Forum Moderators: coopster
1)
Is it nessesary to deffine blank $varibles?
E.G.
if (blah) {
$var = 'some value';
} else {
$var = '';
}echo $var;
Is it OK practice to leave out the else? I know it works without it. But not sure if this is good practice.
2)
What's faster?
echo 'stuff'; or
print 'stuff'; or
?> stuff <?
And what if I have alot of text, like an HTML table with 10 or so $varibles that need to be echoed into it?
3)
When should I use varchar coloums in MySQL?
I have a coloum that usaly only has 4 chars, but occationaly needs 120. The data in it is selected more oftern than it is updated. The book I have says there are differences but never gets around to explaining them.
Thanks,
Justin.
if later in the script you need to find out if it is empty and it wasn't initialized then make it blank or test if(!isset($var))
2 - I just use echo "stuff"
I have my html extension set up to parse php so for the most part I just close the ?> and then put the html in as is and then start the php again when I need to.
3 - I would use varchar(120) it adjusts to the size of the data and doesn't waste memory.
The bigger the HTML chunk, the more likely it is to be faster to escape from PHP. If you have a line of HTML, it's probably faster to just quote it. If it's several lines, it's faster to escape from PHP. Note, however, that you have to do about 1000 iterations to notice the differences using microtime to measure this. Overall, optimizing your SQL queries will give you so much more speed than worrying about this stuff. If you're curious though, according to my tests, running 1000 or 10000 iterations, you find
- "text" is actually marginally faster
than 'text'
- "There's a " . $variable . " here" is marginally faster than "There's a $variable here"
These differences are completely insignificant though and you should go for readability unless you are getting a million hits a day.
>When should I use varchar coloums in MySQL?
One other consideration. If you have big tables, an indexed char column may give you a big performance boost over varchar. You will use a lot of disk space but it may be worth it (though probably not). You can get your data then use trim() to get rid of the trailing spaces.
Tom
[zend.com ]
He gives you two methods
- Apache Bench for an entire script
- microtime() - not as accurate, but lets you isolate parts you want to measure
Cheers,
Tom
1). It is *not* necessary to have blank variables, but at the same time, it is a good practise, especially if leave the register_globals "on". For example, people can use some bogus URL to trick you, like
yoursite/yourscript.php?var=<script>document.location=blah;</script>
If you don't explicitly blank variable $var, $var will have the value from GET request, which when you echo it, it sends your visitor to somewhere else. With scripting, people can do much more harm than this...

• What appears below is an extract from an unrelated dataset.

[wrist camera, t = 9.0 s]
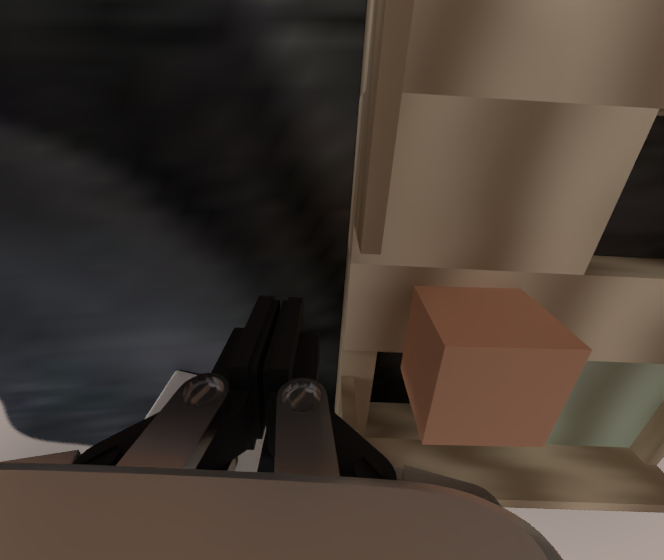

Except that if you turn register_globals off, you won't have this problem, but you need to change your scripts to us $HTTP_[GET¦POST]_VARS. That means half of the scripts you downloaded and implemented on your site won't work :(
3). Using CHAR instead of VARCHAR helps the table row size to stay static, provided all your other columns have static size. A static row size is more efficient from RDBM's point of view, because it can easily jump to a row just by the index number. However, as someone has pointed previously, a 120-byte row with 116-byte blank is not efficient storage-wise.
I use MySQL, but I don't know much about its internals, however I'll usually suggest using VARCHAR in this case. And if you know that the majority of your records are 4 characters, you can just use the first 4 bytes to create the index to save the space further (and improve efficiency too).